Until recently Malayali Brahmins practiced the most heinous sociological crime of keeping women of a certain section of the Hindu community as concubines, without having the obligation of a responsible husband or father. As Travancore, Cochin and Malabar were under theocratic rule for a long time, these Nambudiris managed to keep the Rajas of these states in a socio-political hypnosis and got large areas of land and temples under their undisputed hegemony. They used the land and the favor of the Rajas to give a social acceptance to their illegitimate relationships which were known as sambandham.
Certain powerful Nair chiefs were ‘baptized’ by the Brahmins with a hocus-pocus ritual of making them ‘Raja-designate’ to be symbolically born out of a golden cow. The priest’s fee was the golden cow. Thus the Kshatriyas of Kerala are homemade products. Nairs were a martial class. They had gymnasiums conducted by Kurups, where they taught martial arts.

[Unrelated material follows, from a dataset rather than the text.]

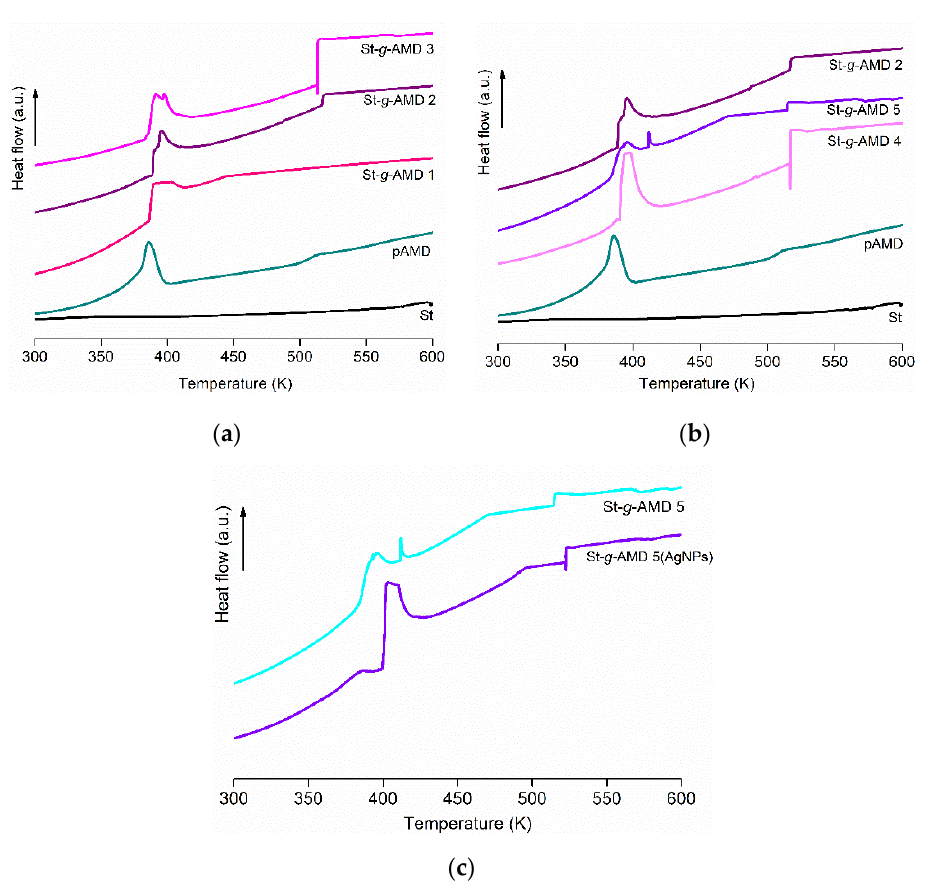
. D and . D ( Batch 2 ), and ( c ) with and without AgNPs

Besides Brahmins and Nairs, there were temple attendants such as Warrier, Pisharadi, Marar etc. All of them enjoyed certain social privileges that were not shared by the rest of the Hindu community. There was also a large community who acted as a buffer group between the touchables and the untouchables. They are known in Travancore as Ezhavas, in Cochin as Choyas and in Malabar asThiyas. The common link between these three groups was their hereditary trade interest in extracting coconut and palm wine and running breweries. This factor does not exist any longer. Others now share this trade too. They show a definite left-wing protest in their attitude towards relating themselves to Brahmins. The price they had to pay was heavy. They lived more or less as outsiders to the Hindu Society. In the coastal areas like Tellicherry and Cannanore, they easily mixed with European adventurers and Arab pirates. Thus we can see there, many fair-complexioned and blue or brown-eyed Thiyas. Socially and economically they were under-privileged. In this group there are a number of families who remained as pockets of the last vestiges of the Buddhist culture. The Pali language, Sanskrit and Ayurvedic Medicine distinguished these families from others. Then there came the poorest of the poor, who were real children of the soil–the Bhumiputras. They were branded as untouchables. Kuravas, Pulayas, Pariahs and the tribals, all have their own traditions reaching back to antiquity. Perhaps the first Mohenjodaro drummer, Shiva himself, was a Pariah(para=drum).
In one of Swami Vivekananda’s letters, he writes of the despicable caste system of Travancore as the most horrid experience he had in his wanderings in India.
It was into this dark chapter of Indian history that Narayana Guru came in the 1850s. His own caste is described as Ezhava. In his abundant sense of humor, he once described the Ezhava as an unrecognized weed in the garden of the caste scruples.